Stephen Harper likes to say that public safety is one of his government's main priorities. After all, that's what that new tough on crime legislation and those new prisons were all about. But in the summer of 2013 -- the summer when Calgary and Toronto were flooded and downtown Lac Megantic was incinerated -- people are beginning to wonder if Harper knows what he's talking about. Phil Gibson writes:
Harper’s approach to risk management is illustrated by his laissez-faire style of federal-provincial relations. It isn’t so much a constitutional strategy as a deliberate process of offloading costs on the provinces. It may be rationalized as federalism at work, but that line of argument is really a smokescreen for deficit fighting to restore the federal accounts in time for the next election campaign.
The prime minister’s approach to risk management moves money away from investments in people in order to spend it on technology. This way the private sector gets to spend it instead of other levels of government. Another consequence has been a reduction in support for heavy urban search and rescue teams (HUSAR) in Vancouver, Calgary, St. Boniface, Toronto and Halifax. Meanwhile, a training center for first responders that was run by Public Safety Canada has been shut down and the Canadian Center for Emergency Preparedness has ceased operations, its assets transferred to a community college.
Harper's take on safety is beginning to run thin even in Alberta. Vic Toews may be gone, but he still leaves a bad smell where he has been. Brian Cornforth, president of the Alberta Fire Chiefs Association was not impressed when Toews showed up in High River:
Chief Cornforth blasted Public Safety Minister Vic Toews for “posing” amid the flood recovery operation in High River, saying politicians with no operational role have no business getting in the way. The chief said he is particularly incensed by the program cutbacks to public safety and HUSAR when he hears about misspending in Ottawa.
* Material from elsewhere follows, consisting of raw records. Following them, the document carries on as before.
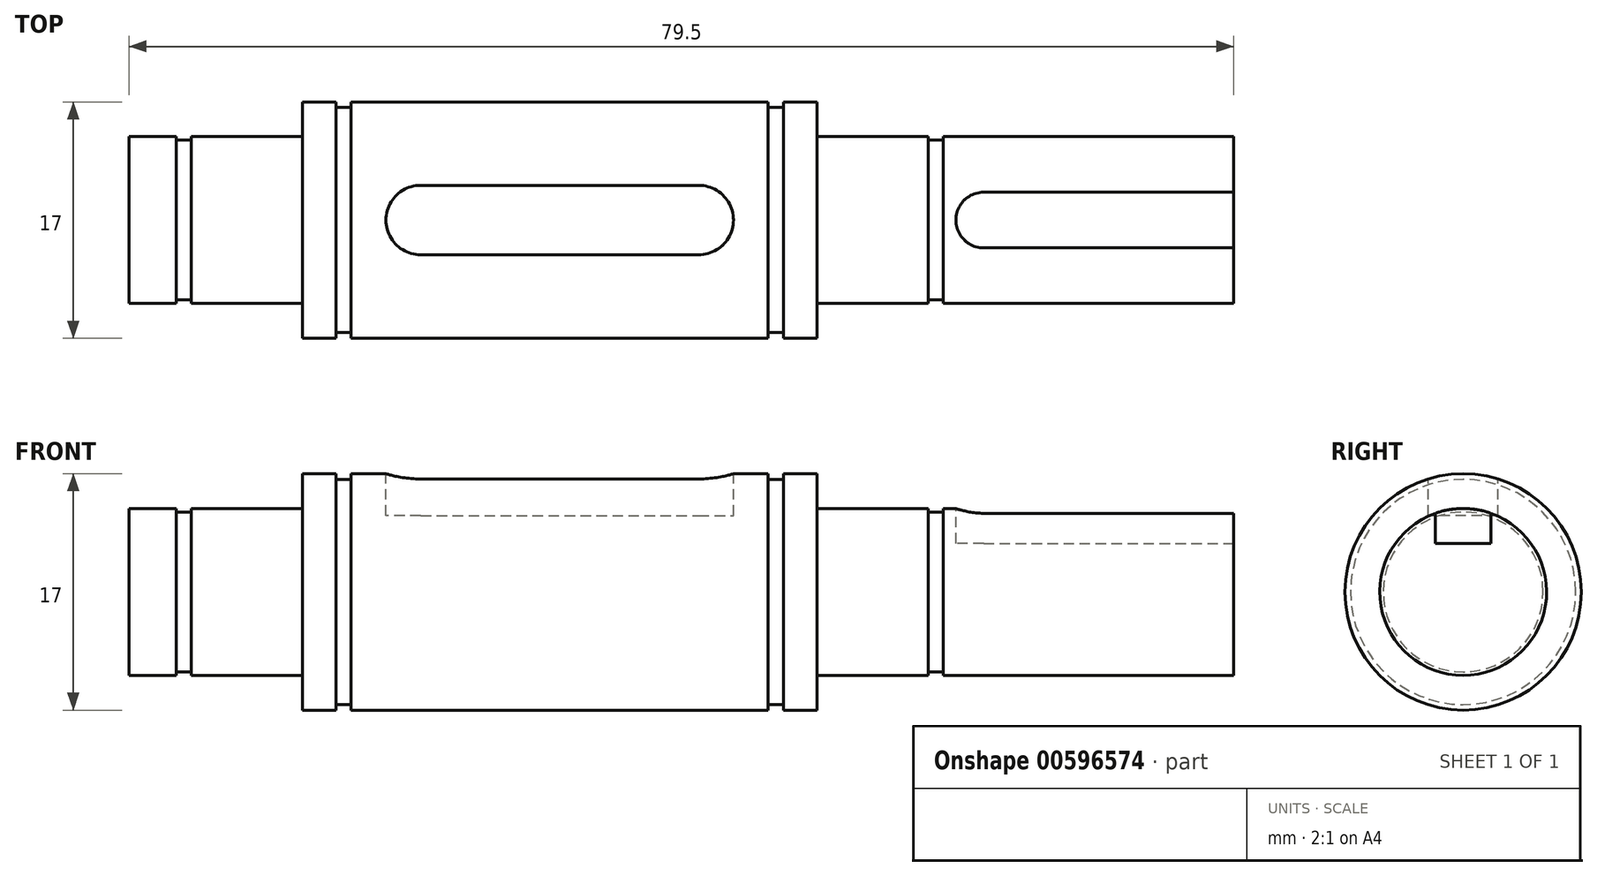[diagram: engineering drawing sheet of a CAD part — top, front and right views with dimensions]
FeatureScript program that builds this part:
annotation { "Feature Type Name" : "Feature", "Feature Type Description" : "" }
export const myFeature = defineFeature(function(context is Context, id is Id, definition is map)
    precondition{}
    {
        {
            var Q0;
            Q0=qCreatedBy(makeId("Front.planeOp"),FACE);
            var sketch = newSketch(context, id + "F0", { "sketchPlane" : qUnion([Q0])});
            skLineSegment(sketch, "E0", {"start": v(2.25, 0) * mm, "end": v(64.25, 0) * mm});
            skLineSegment(sketch, "E1", {"start": v(64.25, 6) * mm, "end": v(60.85, 6) * mm});
            skLineSegment(sketch, "E2", {"start": v(51.75, 6) * mm, "end": v(51.75, 8.5) * mm});
            skLineSegment(sketch, "E3", {"start": v(51.75, 8.5) * mm, "end": v(49.35, 8.5) * mm});
            skLineSegment(sketch, "E4", {"start": v(49.35, 8.5) * mm, "end": v(49.35, 8.1) * mm});
            skLineSegment(sketch, "E5", {"start": v(49.35, 8.1) * mm, "end": v(48.25, 8.1) * mm});
            skLineSegment(sketch, "E6", {"start": v(48.25, 8.1) * mm, "end": v(48.25, 8.5) * mm});
            skLineSegment(sketch, "E7", {"start": v(48.25, 8.5) * mm, "end": v(18.25, 8.5) * mm});
            skLineSegment(sketch, "E8", {"start": v(18.25, 8.5) * mm, "end": v(18.25, 8.1) * mm});
            skLineSegment(sketch, "E9", {"start": v(18.25, 8.1) * mm, "end": v(17.15, 8.1) * mm});
            skLineSegment(sketch, "E10", {"start": v(17.15, 8.1) * mm, "end": v(17.15, 8.5) * mm});
            skLineSegment(sketch, "E11", {"start": v(17.15, 8.5) * mm, "end": v(14.75, 8.5) * mm});
            skLineSegment(sketch, "E12", {"start": v(14.75, 8.5) * mm, "end": v(14.75, 6) * mm});
            skLineSegment(sketch, "E13", {"start": v(14.75, 6) * mm, "end": v(6.75, 6) * mm});
            skLineSegment(sketch, "E14", {"start": v(6.75, 6) * mm, "end": v(6.75, 5.75) * mm});
            skLineSegment(sketch, "E15", {"start": v(6.75, 5.75) * mm, "end": v(5.65, 5.75) * mm});
            skLineSegment(sketch, "E16", {"start": v(5.65, 5.75) * mm, "end": v(5.65, 6) * mm});
            skLineSegment(sketch, "E17", {"start": v(5.65, 6) * mm, "end": v(2.25, 6) * mm});
            skLineSegment(sketch, "E18", {"start": v(2.25, 6) * mm, "end": v(2.25, 0) * mm});
            skLineSegment(sketch, "E19", {"start": v(59.75, 5.75) * mm, "end": v(60.85, 5.75) * mm});
            skLineSegment(sketch, "E20", {"start": v(59.75, 5.75) * mm, "end": v(59.75, 6) * mm});
            skLineSegment(sketch, "E21", {"start": v(60.85, 5.75) * mm, "end": v(60.85, 6) * mm});
            skLineSegment(sketch, "E22.trimOffspring", {"start": v(59.75, 6) * mm, "end": v(51.75, 6) * mm});
            skLineSegment(sketch, "E23.0", {"start": v(81.75, 0) * mm, "end": v(81.75, 6) * mm});
            skLineSegment(sketch, "E24", {"start": v(64.25, 6) * mm, "end": v(81.75, 6) * mm});
            skLineSegment(sketch, "E25", {"start": v(64.25, 0) * mm, "end": v(81.75, 0) * mm});
            skSolve(sketch);
        }
        {
            var Q0;
            Q0=makeQuery(id+"F0.imprint","IMPRINT",FACE,{"disambiguationData":[TD([[makeQuery(id+"F0.imprint","IMPRINT",EDGE,{"derivedFrom":sQuery(id+"F0.wireOp",EDGE,"E0")}),1.0]])]});
            var Q1;
            Q1=sQuery(id+"F0.wireOp",EDGE,"E0");
            revolve(context, id + "F1", {"entities" : qUnion([Q0]), "axis" : qUnion([Q1]), "revolveType" : RevolveType.FULL});
        }
        {
            var Q0;
            Q0=qCreatedBy(makeId("Top.planeOp"),FACE);
            cPlane(context, id + "F2", {"entities" : qUnion([Q0]), "cplaneType" : CPlaneType.OFFSET, "offset" : (17 / 2) * mm, "width" : 150 * mm, "height" : 150 * mm});
        }
        {
            var Q0;
            Q0=qCreatedBy(id+"F2.planeOp",FACE);
            var sketch = newSketch(context, id + "F3", { "sketchPlane" : qUnion([Q0])});
            skArc(sketch, "E26", {"start": v(23.25, 2.5) * mm, "mid": v(20.75, 0) * mm, "end": v(23.25, -2.5) * mm});
            skArc(sketch, "E27", {"start": v(43.25, -2.5) * mm, "mid": v(45.75, 0) * mm, "end": v(43.25, 2.5) * mm});
            skLineSegment(sketch, "E28", {"start": v(23.25, 2.5) * mm, "end": v(43.25, 2.5) * mm});
            skLineSegment(sketch, "E29", {"start": v(23.25, -2.5) * mm, "end": v(43.25, -2.5) * mm});
            skSolve(sketch);
        }
        {
            var Q0;
            Q0=makeQuery(id+"F3.imprint","IMPRINT",FACE,{"disambiguationData":[TD([[makeQuery(id+"F3.imprint","IMPRINT",EDGE,{"derivedFrom":sQuery(id+"F3.wireOp",EDGE,"E26")}),1.0]])]});
            extrude(context, id + "F4", {"entities" : qUnion([Q0]), "operationType" : NewBodyOperationType.REMOVE, "oppositeDirection" : true, "depth" : 3 * mm, "offsetDistance" : 25 * mm});
        }
        {
            var Q0;
            Q0=qCreatedBy(makeId("Top.planeOp"),FACE);
            cPlane(context, id + "F5", {"entities" : qUnion([Q0]), "cplaneType" : CPlaneType.OFFSET, "offset" : 6 * mm, "width" : 150 * mm, "height" : 150 * mm});
        }
        {
            var Q0;
            Q0=qCreatedBy(id+"F5.planeOp",FACE);
            var sketch = newSketch(context, id + "F6", { "sketchPlane" : qUnion([Q0])});
            skArc(sketch, "E30", {"start": v(63.75, 2) * mm, "mid": v(61.75, 0) * mm, "end": v(63.75, -2) * mm});
            skLineSegment(sketch, "E31", {"start": v(63.75, 2) * mm, "end": v(82.26, 2) * mm});
            skLineSegment(sketch, "E32", {"start": v(63.75, -2) * mm, "end": v(82.26, -2) * mm});
            skLineSegment(sketch, "E33", {"start": v(82.26, -2) * mm, "end": v(82.26, 2) * mm});
            skPoint(sketch, "E34.orphan", {"position": v(82.54, 2) * mm});
            skSolve(sketch);
        }
        {
            var Q0;
            Q0=makeQuery(id+"F6.imprint","IMPRINT",FACE,{"disambiguationData":[TD([[makeQuery(id+"F6.imprint","IMPRINT",EDGE,{"derivedFrom":sQuery(id+"F6.wireOp",EDGE,"E30")}),1.0]])]});
            extrude(context, id + "F7", {"entities" : qUnion([Q0]), "operationType" : NewBodyOperationType.REMOVE, "oppositeDirection" : true, "depth" : 2.5 * mm, "offsetDistance" : 25 * mm});
        }
    });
The prime minister's claim to fame has been sound fiscal management. That was the spin. But, Gibson writes:
It’s hard to imagine what could upset some peoples’ faith in Harper’s image as a fiscal manager — unless it’s their own safety. As a bedrock value, public safety and security is as fundamental a belief as any core value shared by the Conservatives’ base. How else to explain the government’s fixation with retrenched changes to the criminal justice system?
As yesterday's news about Harper's enemies list revealed, it has never been about public safety. It's always been about paranoia.